At first reading, this farce seems somewhat shallow. The plot is a variation of the often told tale of a young couple, Max and Carolina, deeply in love, who defy the woman’s father, who is attempting to arrange a “suitable” marriage for his only daughter.  The title refers to Max assuming the role of a double for the intended groom, the clueless Kuni-Leml. Our lecturer, Caplan, assured us that the play drew enthusiastic audiences, reminding us that there is a huge difference between reading a play and seeing it performed.

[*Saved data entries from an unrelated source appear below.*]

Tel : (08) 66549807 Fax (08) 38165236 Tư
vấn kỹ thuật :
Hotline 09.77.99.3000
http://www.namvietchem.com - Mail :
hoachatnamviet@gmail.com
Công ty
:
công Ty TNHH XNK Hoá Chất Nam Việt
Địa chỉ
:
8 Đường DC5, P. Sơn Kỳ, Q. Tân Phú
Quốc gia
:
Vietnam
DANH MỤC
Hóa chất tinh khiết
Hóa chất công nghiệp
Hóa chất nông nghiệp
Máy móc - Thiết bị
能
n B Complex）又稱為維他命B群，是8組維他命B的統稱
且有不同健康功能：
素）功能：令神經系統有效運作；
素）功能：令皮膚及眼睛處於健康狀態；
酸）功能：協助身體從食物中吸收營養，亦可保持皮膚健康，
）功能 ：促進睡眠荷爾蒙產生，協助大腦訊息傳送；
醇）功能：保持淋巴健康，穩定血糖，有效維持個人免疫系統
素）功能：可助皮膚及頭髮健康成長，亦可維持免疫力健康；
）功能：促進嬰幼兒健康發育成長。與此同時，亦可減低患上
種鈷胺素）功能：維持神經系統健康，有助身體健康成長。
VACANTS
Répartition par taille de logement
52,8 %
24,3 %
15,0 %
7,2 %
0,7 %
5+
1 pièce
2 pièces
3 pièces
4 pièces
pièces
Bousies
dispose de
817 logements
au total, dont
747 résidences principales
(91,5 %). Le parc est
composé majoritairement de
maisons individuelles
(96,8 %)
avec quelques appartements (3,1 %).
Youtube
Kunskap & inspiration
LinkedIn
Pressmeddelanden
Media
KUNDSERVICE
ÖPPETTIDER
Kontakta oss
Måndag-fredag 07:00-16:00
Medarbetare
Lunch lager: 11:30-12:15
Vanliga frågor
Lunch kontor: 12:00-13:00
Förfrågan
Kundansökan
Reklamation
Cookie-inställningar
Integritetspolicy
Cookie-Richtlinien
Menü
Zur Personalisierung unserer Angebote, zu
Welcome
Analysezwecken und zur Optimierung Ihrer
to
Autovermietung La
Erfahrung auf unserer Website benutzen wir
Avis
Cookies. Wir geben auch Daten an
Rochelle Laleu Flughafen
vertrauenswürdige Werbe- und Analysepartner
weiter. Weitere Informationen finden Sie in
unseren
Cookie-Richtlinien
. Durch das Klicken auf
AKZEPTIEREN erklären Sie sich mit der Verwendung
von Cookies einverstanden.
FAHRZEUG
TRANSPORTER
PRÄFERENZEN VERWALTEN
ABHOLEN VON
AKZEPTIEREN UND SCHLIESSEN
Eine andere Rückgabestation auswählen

The “Golden Age of Yiddish Theater” in the United States was made possible by the massive influx of 1.5 million Eastern European Jews between 1881 and 1910, a large number of whom settled in Manhattan’s Lower East Side.  

Proving the adage that truth can be stranger than fiction, Boris Tomashevsky (1868-1939) was still in his early teens when he almost single-handedly created Yiddish theater in New York City.  In 1882, Tomashevsky produced “The Sorceress,” which became an instant success.

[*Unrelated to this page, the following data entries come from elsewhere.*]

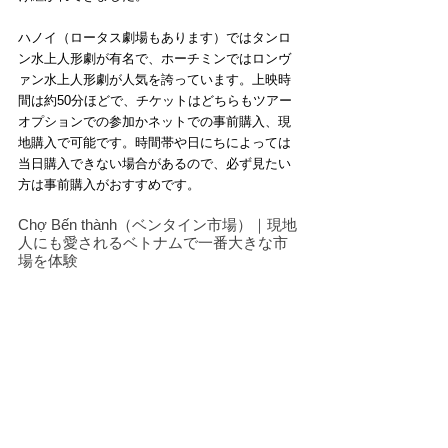
ハノイ（ロータス劇場もあります）ではタンロ
ン水上人形劇が有名で、ホーチミンではロンヴ
ァン水上人形劇が人気を誇っています。上映時
間は約50分ほどで、チケットはどちらもツアー
オプションでの参加かネットでの事前購入、現
地購入で可能です。時間帯や日にちによっては
当日購入できない場合があるので、必ず見たい
方は事前購入がおすすめです。
Chợ Bến thành（ベンタイン市場）｜現地
人にも愛されるベトナムで一番大きな市
場を体験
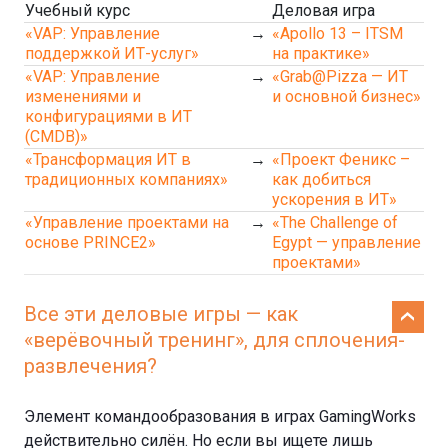
Учебный курс
Деловая игра
«VAP: Управление
→
«Apollo 13 – ITSM
поддержкой ИТ-услуг»
на практике»
«VAP: Управление
→
«Grab@Pizza — ИТ
изменениями и
и основной бизнес»
конфигурациями в ИТ
(CMDB)»
«Трансформация ИТ в
→
«Проект Феникс –
традиционных компаниях»
как добиться
ускорения в ИТ»
«Управление проектами на
→
«The Challenge of
основе PRINCE2»
Egypt — управление
проектами»
Все эти деловые игры — как
«верёвочный тренинг», для сплочения-
развлечения?
Элемент командообразования в играх GamingWorks
действительно силён. Но если вы ищете лишь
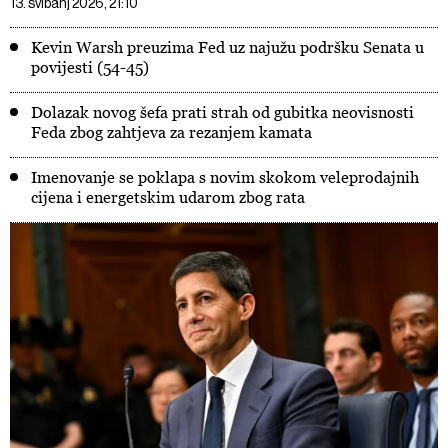
13. svibanj 2026, 21:10
Kevin Warsh preuzima Fed uz najužu podršku Senata u
povijesti (54-45)
Dolazak novog šefa prati strah od gubitka neovisnosti
Feda zbog zahtjeva za rezanjem kamata
Imenovanje se poklapa s novim skokom veleprodajnih
cijena i energetskim udarom zbog rata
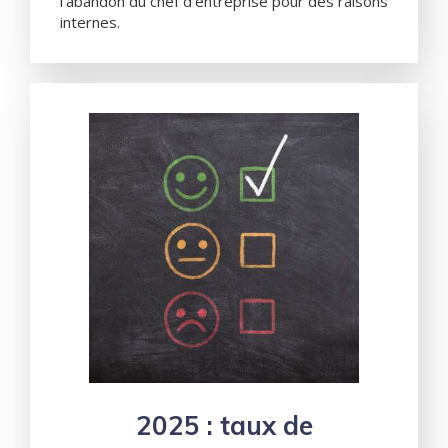
l’abandon du chef d’entreprise pour des raisons
internes.
2025 : taux de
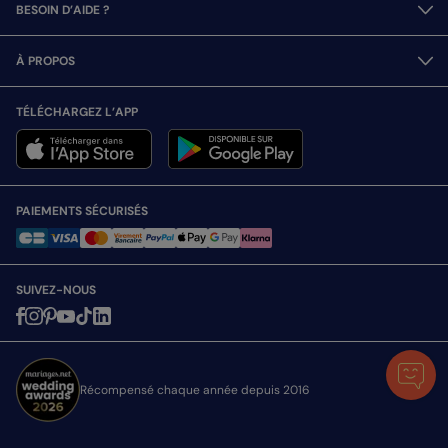
BESOIN D’AIDE ?
À PROPOS
TÉLÉCHARGEZ L’APP
PAIEMENTS SÉCURISÉS
SUIVEZ-NOUS
Récompensé chaque année depuis 2016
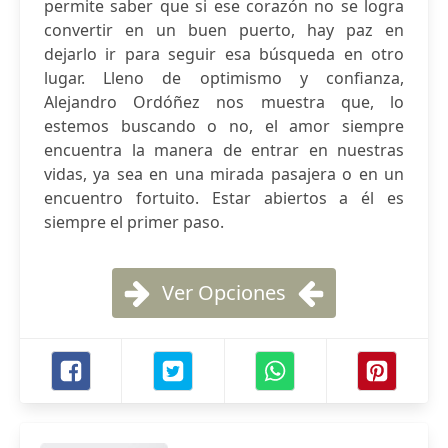
permite saber que si ese corazón no se logra
convertir en un buen puerto, hay paz en
dejarlo ir para seguir esa búsqueda en otro
lugar. Lleno de optimismo y confianza,
Alejandro Ordóñez nos muestra que, lo
estemos buscando o no, el amor siempre
encuentra la manera de entrar en nuestras
vidas, ya sea en una mirada pasajera o en un
encuentro fortuito. Estar abiertos a él es
siempre el primer paso.
Ver Opciones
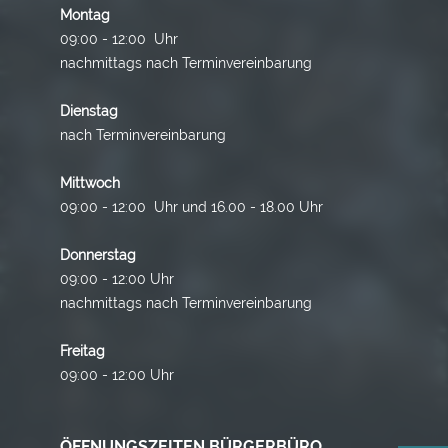
Montag
09:00 - 12:00 Uhr
nachmittags nach Terminvereinbarung
Dienstag
nach Terminvereinbarung
Mittwoch
09:00 - 12:00 Uhr und 16.00 - 18.00 Uhr
Donnerstag
09:00 - 12:00 Uhr
nachmittags nach Terminvereinbarung
Freitag
09:00 - 12:00 Uhr
ÖFFNUNGSZEITEN BÜRGERBÜRO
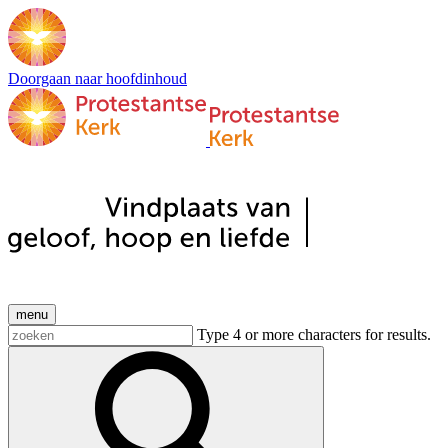
Doorgaan naar hoofdinhoud
menu
Type 4 or more characters for results.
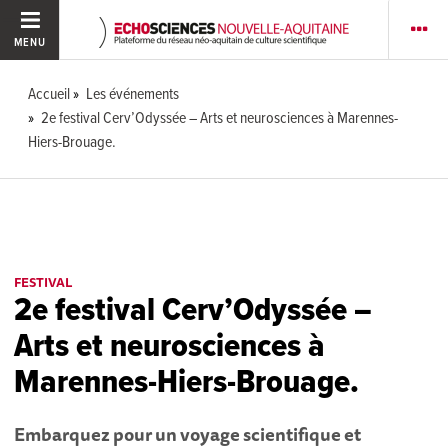
MENU
Accueil
Les événements
2e festival Cerv’Odyssée – Arts et neurosciences à Marennes-
Hiers-Brouage.
FESTIVAL
2e festival Cerv’Odyssée –
Arts et neurosciences à
Marennes-Hiers-Brouage.
Embarquez pour un voyage scientifique et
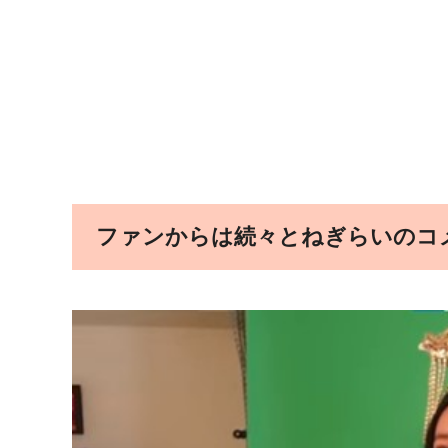
ファンからは続々とねぎらいのコ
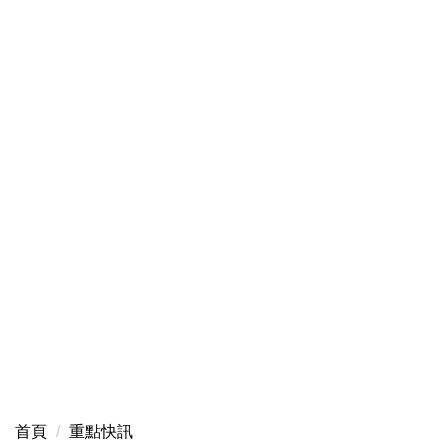
首頁
重點快訊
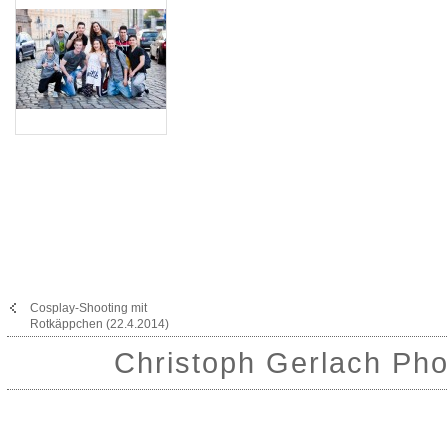
Cosplay-Shooting mit
Rotkäppchen (22.4.2014)
Christoph Gerlach Pho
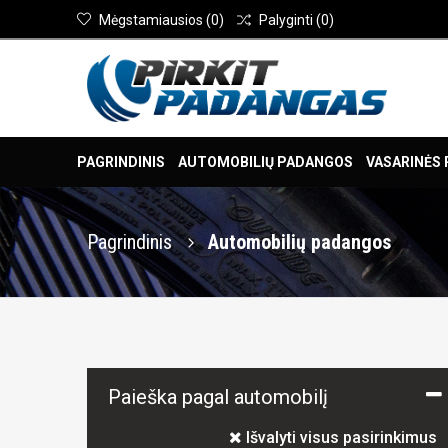
Mėgstamiausios
(
0
)
Palyginti
(
0
)
PAGRINDINIS
AUTOMOBILIŲ PADANGOS
VASARINĖS
Pagrindinis
Automobilių padangos
Paieška pagal automobilį
Išvalyti visus pasirinkimus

Tomashevsky was not only the first producer of Yiddish plays in New York, but, with his good looks and beautiful singing voice, he also became one of the most renowned stars of the Yiddish stage.

On Sunday morning, Caplan delivered her final lecture of the weekend, which she titled “Nomadic Chutzpah: The Vilna Troupe, Yiddish Theater, and the Avant-Garde.” In her brief introduction, Caplan noted that the Vilna Troupe (1915-1936) was “an experimental Yiddish theater company founded by a motley group of teenaged amateurs, impoverished war refugees, and out-of-work Russian actors who banded together to revolutionize the Yiddish stage during the First World War.” 

Despite their humble origins – often subsisting on just one boiled potato per day, frequently fainting from hunger during rehearsals – members of the troupe managed to perform in 60 cities on five continents in a single year.  Though they performed only in Yiddish, their innovative approach to theater exerted a profound influence on scores of actors, regardless of their native tongues.

In 1920, the Vilna Troupe introduced the world to “The Dybbuk,” by Solomon Rappaport Ansky (1863-1920), perhaps the best-known Yiddish play of all time. Ansky subtitled his play “Between Two Worlds, A Dramatic Legend in Four Acts.”  I would suggest that “The Dybbuk” dramatizes the contrast between the world of the living and the world of the dead, the world of the present and the world of the past, the world of truth and the world of illusion and superstition.

In their avant-garde production of “The Dybbuk” – a giant tallit serves as the stage’s inner curtain – the Vilna Troupe seems to connect the world of yesterday with the worlds of today and tomorrow. 

What is the future of Yiddish theater in America?  In the words of an old song from my alma mater, Columbia College: “Tomorrow’s the future still; this is today!”